Abstract:
Geoscientists use computer simulations to understand and model a myriad of processes taking place on our planet. Bayesian inference is a statistical framework that identifies parameter configurations that make the simulator's predictions consistent with experimental observations. Traditional Bayesian inference approaches make use of the likelihood function, which quantifies the probability of an observation given a particular parameter configuration. However, this likelihood function cannot be evaluated directly for many computer simulators due to their complexity. This limitation necessitates new algorithms for performing inference. One recently proposed solution to this problem is Simulation-Based Inference (SBI).
This thesis consists of three publications that develop and apply new SBI approaches to enable statistical inference for larger, more complex geoscientific problems that were previously infeasible. In the first publication, we introduce a particular inference problem in the field of glaciology.
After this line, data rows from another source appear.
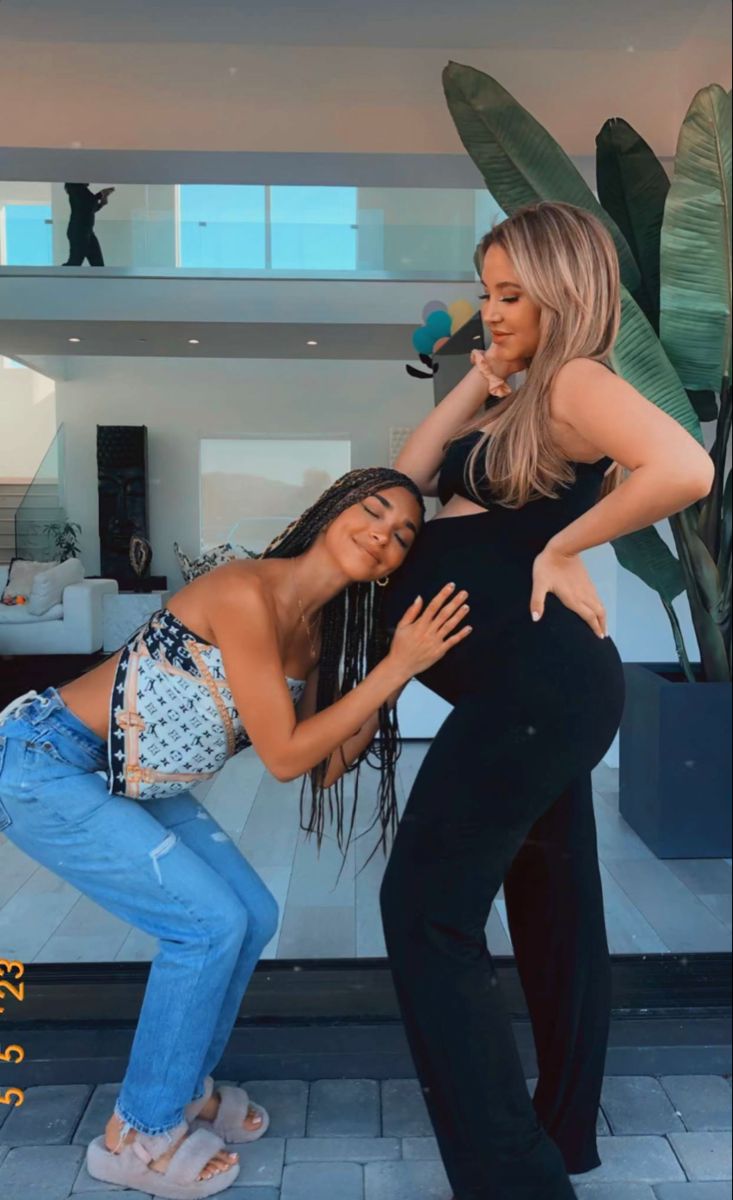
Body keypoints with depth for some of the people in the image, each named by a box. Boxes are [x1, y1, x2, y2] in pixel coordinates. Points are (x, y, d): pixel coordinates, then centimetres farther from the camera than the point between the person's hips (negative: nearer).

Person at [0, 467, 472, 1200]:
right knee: (210, 924, -10)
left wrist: (396, 668, -7)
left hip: (133, 782, 9)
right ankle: (137, 1136, 13)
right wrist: (399, 665, -25)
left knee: (253, 916, 9)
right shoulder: (248, 592, -26)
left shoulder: (316, 630, 0)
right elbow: (283, 756, -25)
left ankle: (182, 1085, 32)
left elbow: (324, 767, 0)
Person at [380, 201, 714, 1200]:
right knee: (552, 900, 18)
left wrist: (562, 550, -19)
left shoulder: (575, 381, -10)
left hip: (536, 681, -10)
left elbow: (684, 469, -29)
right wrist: (478, 384, 7)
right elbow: (409, 477, 12)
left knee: (427, 905, -5)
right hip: (539, 684, 10)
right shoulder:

This problem pertains to the inference of surface accumulation and basal melt rates of Antarctic ice shelves from radar measurements of their internal layering structure. We present a statistical framework to describe this inference problem, and apply an existing SBI method to provide an uncertainty-aware solution to this problem for the first time. In the second publication, we develop a new approach to simulation-based inference of function-valued parameters. Current SBI methods require a very large number of simulations to solve geoscientific inference problems, which can be computationally demanding or even unattainable. This is because geoscientific parameters are function-valued, describing quantities that vary in space and/or time and resulting in many values to infer. Our method exploits the spatial and temporal correlations in geoscientific parameters to perform inference using a much smaller number of simulations than existing SBI methods. We apply this approach to the Antarctic ice shelf case study, and show that it reduces the computational cost of inference by two orders of magnitude. In the third publication, we tackle a distinct type of inference problem known as source distribution estimation. This aims to identify a distribution over the parameters that is consistent with a dataset of observations, as opposed to a single or repeated measurements. This inference paradigm is also ubiquitous in geoscientific applications, for instance in extreme event modeling. We develop a new simulation-based approach to estimating source distributions and demonstrate its applicability to challenging scientific tasks.
Overall this thesis develops new statistical inference methods and applies them to solve challenging problems in various geoscience domains. It thus provides a vital connection between machine learning methodology and scientific practice, enabling statistical inference for complex and high-dimensional simulators in geoscience.